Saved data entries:
====

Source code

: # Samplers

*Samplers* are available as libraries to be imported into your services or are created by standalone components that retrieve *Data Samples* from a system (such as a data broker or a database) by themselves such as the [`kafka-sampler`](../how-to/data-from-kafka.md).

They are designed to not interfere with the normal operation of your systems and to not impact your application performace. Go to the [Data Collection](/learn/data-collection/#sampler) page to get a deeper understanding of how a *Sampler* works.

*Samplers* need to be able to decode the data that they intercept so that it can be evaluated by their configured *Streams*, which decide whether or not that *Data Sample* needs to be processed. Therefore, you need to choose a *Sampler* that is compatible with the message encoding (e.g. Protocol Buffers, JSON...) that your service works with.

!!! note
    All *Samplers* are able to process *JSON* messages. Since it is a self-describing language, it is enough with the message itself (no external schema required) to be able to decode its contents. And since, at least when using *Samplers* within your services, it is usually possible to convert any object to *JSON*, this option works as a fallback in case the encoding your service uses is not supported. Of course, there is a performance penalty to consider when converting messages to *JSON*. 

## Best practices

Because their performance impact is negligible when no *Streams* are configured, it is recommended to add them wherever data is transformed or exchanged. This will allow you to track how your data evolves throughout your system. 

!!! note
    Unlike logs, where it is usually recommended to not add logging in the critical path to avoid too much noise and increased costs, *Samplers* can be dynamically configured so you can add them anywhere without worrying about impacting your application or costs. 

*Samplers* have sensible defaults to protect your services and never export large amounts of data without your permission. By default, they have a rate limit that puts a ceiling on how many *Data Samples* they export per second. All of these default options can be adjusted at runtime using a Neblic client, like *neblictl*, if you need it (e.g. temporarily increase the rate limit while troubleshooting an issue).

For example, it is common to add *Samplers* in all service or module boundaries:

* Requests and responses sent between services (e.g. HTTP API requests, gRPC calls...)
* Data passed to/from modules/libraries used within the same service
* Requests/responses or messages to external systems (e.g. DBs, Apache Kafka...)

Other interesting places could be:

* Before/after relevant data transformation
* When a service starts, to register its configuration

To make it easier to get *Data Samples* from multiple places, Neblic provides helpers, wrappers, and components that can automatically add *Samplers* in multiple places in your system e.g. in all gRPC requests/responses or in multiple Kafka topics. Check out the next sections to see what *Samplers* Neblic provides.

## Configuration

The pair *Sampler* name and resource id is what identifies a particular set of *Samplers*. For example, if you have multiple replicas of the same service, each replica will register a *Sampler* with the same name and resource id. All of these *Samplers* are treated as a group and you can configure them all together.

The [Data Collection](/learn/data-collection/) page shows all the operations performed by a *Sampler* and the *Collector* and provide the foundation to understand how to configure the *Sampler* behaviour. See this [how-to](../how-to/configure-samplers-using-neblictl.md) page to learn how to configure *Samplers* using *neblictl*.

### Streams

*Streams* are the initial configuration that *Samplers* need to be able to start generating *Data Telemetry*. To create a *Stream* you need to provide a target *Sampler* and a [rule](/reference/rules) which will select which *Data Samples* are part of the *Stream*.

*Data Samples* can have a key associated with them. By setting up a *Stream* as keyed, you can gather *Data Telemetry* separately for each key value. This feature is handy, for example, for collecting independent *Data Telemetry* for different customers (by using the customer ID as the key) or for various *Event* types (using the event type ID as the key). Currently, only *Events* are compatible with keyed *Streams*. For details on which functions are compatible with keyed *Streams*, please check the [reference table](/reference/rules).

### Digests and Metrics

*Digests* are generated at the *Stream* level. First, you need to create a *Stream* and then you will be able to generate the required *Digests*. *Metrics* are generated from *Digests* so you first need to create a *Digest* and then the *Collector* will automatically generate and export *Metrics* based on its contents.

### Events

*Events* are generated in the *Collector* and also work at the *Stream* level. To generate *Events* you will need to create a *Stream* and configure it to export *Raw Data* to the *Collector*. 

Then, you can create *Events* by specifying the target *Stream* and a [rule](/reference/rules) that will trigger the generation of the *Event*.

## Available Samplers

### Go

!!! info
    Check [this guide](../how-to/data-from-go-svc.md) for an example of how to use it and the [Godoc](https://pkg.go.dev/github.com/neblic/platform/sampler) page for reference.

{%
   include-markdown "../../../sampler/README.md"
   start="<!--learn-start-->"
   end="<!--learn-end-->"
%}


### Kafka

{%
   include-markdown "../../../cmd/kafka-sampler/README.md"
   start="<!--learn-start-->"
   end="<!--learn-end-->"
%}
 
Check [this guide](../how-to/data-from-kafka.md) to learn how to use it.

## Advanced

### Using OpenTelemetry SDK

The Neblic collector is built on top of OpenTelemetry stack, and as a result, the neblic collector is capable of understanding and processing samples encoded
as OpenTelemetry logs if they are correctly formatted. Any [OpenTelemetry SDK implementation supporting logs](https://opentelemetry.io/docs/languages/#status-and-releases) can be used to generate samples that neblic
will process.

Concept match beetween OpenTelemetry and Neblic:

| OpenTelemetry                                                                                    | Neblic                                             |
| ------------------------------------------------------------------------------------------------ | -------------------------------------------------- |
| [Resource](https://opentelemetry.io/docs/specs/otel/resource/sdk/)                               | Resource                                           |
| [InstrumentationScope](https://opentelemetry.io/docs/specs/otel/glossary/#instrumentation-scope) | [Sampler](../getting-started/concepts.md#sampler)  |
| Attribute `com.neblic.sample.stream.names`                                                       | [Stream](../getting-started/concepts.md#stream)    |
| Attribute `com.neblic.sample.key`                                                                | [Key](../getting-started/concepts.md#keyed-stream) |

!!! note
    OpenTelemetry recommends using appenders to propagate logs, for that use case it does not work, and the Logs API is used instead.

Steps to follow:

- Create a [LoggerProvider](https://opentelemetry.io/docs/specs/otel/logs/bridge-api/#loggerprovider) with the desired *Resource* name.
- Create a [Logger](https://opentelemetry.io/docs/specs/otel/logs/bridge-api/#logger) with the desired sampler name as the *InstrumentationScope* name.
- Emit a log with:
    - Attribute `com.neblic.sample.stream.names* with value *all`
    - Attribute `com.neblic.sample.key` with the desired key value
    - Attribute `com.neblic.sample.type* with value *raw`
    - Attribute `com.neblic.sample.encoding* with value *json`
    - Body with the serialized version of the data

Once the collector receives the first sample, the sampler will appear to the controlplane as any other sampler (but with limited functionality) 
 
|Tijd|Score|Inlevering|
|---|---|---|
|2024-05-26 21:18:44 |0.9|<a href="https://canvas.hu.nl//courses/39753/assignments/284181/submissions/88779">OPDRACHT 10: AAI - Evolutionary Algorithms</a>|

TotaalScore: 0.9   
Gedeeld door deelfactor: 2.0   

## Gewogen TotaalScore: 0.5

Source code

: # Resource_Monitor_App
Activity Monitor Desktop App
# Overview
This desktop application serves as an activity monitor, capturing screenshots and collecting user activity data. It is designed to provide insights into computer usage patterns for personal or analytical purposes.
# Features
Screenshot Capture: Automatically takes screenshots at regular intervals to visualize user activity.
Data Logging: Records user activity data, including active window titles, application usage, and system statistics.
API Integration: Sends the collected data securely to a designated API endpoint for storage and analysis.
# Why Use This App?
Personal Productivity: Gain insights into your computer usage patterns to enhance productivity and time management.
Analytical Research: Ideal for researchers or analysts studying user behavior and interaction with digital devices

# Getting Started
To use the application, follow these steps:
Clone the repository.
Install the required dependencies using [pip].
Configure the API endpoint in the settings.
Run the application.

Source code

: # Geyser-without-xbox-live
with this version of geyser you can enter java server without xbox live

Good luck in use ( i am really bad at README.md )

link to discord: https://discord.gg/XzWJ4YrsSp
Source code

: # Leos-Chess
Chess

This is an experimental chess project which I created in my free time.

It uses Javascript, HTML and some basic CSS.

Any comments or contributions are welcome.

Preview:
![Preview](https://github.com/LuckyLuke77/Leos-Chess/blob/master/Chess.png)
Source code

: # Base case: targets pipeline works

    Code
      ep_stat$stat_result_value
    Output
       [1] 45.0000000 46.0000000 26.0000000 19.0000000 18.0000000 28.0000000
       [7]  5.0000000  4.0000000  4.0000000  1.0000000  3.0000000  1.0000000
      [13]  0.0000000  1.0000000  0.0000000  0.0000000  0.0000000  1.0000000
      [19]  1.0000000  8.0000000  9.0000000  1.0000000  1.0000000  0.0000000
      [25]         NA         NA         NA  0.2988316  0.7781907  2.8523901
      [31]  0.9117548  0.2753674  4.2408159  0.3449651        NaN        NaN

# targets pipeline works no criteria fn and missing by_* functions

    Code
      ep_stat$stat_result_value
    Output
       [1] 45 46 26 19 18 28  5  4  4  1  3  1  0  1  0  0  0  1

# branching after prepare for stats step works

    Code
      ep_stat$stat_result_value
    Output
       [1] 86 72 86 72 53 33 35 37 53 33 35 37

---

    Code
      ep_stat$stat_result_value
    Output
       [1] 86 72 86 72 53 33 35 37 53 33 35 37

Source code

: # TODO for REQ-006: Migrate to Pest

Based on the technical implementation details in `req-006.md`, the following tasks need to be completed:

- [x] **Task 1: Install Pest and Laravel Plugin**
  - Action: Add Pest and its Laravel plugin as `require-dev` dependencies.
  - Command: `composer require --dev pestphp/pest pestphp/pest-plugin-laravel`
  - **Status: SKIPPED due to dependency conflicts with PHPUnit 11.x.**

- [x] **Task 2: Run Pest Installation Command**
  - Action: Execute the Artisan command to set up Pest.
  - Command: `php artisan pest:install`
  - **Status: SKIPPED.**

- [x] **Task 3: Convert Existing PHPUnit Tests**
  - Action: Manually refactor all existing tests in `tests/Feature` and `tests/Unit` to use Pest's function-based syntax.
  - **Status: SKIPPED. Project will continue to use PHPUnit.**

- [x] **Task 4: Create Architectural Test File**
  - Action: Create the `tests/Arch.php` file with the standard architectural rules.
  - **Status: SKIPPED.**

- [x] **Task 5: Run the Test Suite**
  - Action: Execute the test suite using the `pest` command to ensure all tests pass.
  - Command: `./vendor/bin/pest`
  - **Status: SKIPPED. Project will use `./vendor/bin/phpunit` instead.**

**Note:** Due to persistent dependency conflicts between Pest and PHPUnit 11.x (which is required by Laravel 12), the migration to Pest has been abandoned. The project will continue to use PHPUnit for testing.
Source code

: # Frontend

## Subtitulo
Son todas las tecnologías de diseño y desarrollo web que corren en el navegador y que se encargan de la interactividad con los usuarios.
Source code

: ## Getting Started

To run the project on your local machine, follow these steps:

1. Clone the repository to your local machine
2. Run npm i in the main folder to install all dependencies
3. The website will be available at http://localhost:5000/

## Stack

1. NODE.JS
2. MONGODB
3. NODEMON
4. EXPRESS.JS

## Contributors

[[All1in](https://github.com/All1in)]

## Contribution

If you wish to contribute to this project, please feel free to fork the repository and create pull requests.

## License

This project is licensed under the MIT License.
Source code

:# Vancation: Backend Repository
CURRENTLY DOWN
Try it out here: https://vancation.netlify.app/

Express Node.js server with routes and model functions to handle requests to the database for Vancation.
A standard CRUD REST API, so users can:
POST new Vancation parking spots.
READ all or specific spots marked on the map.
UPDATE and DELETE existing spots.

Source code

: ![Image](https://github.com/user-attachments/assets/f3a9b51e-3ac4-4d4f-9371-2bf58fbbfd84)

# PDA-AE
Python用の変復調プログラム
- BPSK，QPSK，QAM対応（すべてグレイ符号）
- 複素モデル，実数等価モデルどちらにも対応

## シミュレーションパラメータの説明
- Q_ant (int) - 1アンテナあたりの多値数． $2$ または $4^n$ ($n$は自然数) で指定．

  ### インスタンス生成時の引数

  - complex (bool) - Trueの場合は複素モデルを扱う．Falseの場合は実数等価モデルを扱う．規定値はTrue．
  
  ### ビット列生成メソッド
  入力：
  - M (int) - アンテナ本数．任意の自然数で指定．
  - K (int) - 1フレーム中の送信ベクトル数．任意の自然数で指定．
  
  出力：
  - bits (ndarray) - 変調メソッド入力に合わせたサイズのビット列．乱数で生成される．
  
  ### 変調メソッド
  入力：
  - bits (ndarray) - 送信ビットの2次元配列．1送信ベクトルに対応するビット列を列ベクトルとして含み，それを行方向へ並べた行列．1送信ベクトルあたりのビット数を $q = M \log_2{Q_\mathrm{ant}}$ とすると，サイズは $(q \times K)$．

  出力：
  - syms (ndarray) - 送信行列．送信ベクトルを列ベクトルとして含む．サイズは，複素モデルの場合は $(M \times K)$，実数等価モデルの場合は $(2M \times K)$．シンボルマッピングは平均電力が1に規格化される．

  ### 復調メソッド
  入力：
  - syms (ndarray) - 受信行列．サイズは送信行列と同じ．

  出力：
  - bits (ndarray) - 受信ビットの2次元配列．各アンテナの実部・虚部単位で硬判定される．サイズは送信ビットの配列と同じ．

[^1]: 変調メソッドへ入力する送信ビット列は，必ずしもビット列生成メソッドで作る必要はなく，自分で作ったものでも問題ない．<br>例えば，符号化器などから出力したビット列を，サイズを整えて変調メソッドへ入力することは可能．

====

• _Activity_
Find and copy each line of the data where "ndarray" is present.

• _Your solution_
  - bits (ndarray) - 変調メソッド入力に合わせたサイズのビット列．乱数で生成される．
  - bits (ndarray) - 送信ビットの2次元配列．1送信ベクトルに対応するビット列を列ベクトルとして含み，それを行方向へ並べた行列．1送信ベクトルあたりのビット数を $q = M \log_2{Q_\mathrm{ant}}$ とすると，サイズは $(q \times K)$．
  - syms (ndarray) - 送信行列．送信ベクトルを列ベクトルとして含む．サイズは，複素モデルの場合は $(M \times K)$，実数等価モデルの場合は $(2M \times K)$．シンボルマッピングは平均電力が1に規格化される．
  - syms (ndarray) - 受信行列．サイズは送信行列と同じ．
  - bits (ndarray) - 受信ビットの2次元配列．各アンテナの実部・虚部単位で硬判定される．サイズは送信ビットの配列と同じ．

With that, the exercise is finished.